-- Problem description --
Output exactly the lines below, starting with the line that has "tree detection(66, 110, 100, 131): 11171 +680" and going on through the line that has "palm tree detection(791, 120, 825, 172): 6253", both included, and no other lines.

Saved data entries:
++++++
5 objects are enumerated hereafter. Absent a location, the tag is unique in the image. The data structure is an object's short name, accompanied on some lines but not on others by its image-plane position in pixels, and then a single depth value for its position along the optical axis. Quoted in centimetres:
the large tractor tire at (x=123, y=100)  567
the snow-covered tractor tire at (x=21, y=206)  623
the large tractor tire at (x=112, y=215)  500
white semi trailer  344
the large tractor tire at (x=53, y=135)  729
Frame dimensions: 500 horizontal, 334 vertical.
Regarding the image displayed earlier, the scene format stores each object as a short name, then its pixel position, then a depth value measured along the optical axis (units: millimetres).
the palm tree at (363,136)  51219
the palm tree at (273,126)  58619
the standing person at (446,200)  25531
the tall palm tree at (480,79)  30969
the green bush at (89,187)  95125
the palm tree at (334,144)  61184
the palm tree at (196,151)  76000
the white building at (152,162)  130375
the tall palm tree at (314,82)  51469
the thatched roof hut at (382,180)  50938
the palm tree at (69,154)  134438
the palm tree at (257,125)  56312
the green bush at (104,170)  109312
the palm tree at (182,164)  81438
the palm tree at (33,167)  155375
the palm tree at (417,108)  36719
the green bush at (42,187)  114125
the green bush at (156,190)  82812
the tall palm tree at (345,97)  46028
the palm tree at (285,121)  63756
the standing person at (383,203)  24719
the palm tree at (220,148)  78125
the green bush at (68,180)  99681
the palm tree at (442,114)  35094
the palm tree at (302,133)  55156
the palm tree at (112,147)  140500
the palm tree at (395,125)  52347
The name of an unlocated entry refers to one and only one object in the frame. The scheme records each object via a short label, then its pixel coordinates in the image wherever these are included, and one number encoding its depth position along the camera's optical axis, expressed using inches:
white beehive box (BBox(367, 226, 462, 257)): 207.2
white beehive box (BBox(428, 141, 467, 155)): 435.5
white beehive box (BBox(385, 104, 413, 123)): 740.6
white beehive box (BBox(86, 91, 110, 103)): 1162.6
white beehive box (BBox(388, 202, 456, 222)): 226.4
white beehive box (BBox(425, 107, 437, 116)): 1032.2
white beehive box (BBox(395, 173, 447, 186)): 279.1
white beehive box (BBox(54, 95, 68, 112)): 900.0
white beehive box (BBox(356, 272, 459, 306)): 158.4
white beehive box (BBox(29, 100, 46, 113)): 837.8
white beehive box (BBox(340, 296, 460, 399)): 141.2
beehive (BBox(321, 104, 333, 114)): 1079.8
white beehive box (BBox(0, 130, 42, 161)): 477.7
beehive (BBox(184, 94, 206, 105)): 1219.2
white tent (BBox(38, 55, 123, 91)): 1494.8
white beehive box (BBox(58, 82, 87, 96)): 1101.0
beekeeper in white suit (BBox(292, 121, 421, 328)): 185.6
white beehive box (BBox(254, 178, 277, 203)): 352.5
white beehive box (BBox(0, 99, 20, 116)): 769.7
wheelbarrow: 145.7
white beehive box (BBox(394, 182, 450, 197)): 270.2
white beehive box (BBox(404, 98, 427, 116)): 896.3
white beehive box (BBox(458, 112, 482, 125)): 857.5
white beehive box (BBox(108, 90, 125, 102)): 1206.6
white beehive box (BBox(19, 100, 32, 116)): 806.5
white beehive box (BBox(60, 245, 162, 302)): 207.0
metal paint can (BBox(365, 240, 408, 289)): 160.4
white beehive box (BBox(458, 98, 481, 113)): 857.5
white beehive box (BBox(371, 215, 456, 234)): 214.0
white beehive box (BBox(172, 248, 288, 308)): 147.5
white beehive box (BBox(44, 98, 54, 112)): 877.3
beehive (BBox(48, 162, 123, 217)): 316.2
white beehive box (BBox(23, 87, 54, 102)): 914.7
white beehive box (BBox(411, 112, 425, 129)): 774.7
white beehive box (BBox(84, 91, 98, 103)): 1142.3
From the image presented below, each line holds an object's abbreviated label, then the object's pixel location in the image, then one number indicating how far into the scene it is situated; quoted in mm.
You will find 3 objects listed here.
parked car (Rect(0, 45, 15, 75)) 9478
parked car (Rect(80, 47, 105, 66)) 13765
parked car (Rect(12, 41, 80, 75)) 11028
++++++
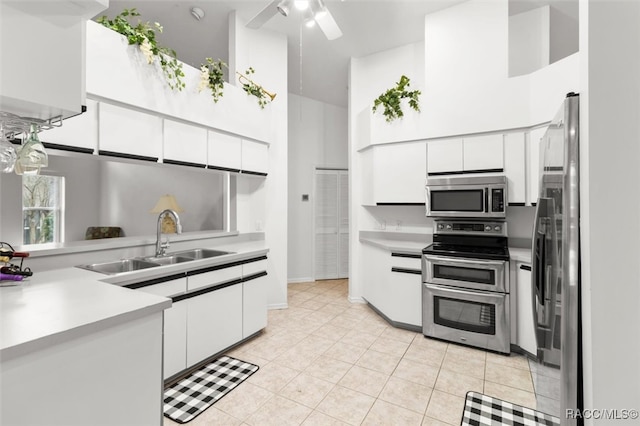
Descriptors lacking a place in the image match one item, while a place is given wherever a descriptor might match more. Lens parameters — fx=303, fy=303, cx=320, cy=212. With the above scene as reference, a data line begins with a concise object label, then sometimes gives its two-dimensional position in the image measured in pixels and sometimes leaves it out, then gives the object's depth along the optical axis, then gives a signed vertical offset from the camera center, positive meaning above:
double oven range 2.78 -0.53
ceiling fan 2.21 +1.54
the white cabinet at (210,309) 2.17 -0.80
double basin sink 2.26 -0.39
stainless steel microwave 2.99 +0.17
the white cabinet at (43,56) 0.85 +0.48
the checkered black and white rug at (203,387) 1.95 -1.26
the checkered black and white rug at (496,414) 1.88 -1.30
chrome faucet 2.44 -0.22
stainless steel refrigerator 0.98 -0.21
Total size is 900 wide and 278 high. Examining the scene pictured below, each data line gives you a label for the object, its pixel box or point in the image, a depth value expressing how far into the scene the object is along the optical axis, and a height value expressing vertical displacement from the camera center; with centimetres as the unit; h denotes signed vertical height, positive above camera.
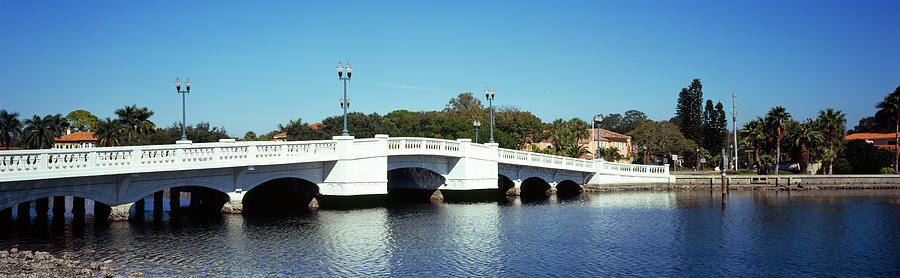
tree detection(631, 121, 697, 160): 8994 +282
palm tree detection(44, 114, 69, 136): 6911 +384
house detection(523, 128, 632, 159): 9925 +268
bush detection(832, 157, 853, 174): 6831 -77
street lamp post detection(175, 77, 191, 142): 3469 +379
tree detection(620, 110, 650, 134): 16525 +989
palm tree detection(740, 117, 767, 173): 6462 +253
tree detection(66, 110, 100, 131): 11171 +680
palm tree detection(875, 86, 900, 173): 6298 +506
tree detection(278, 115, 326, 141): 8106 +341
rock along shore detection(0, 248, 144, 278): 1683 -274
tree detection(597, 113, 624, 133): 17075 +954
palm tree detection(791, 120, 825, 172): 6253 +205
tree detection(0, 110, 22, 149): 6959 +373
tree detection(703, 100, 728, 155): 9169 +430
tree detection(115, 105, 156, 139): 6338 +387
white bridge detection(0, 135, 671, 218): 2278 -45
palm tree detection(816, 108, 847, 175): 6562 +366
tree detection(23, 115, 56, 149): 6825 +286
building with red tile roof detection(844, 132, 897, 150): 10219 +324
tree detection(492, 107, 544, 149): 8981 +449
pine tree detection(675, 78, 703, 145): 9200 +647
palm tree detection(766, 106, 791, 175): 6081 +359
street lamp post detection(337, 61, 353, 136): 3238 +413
++++++
-- Exercise solution --
tree detection(66, 110, 100, 131): 11171 +680
palm tree detection(875, 86, 900, 173): 6298 +506
tree detection(278, 115, 326, 141): 8106 +341
rock along shore detection(0, 248, 144, 278): 1683 -274
tree detection(597, 113, 624, 133): 17075 +954
palm tree detection(791, 120, 825, 172): 6253 +205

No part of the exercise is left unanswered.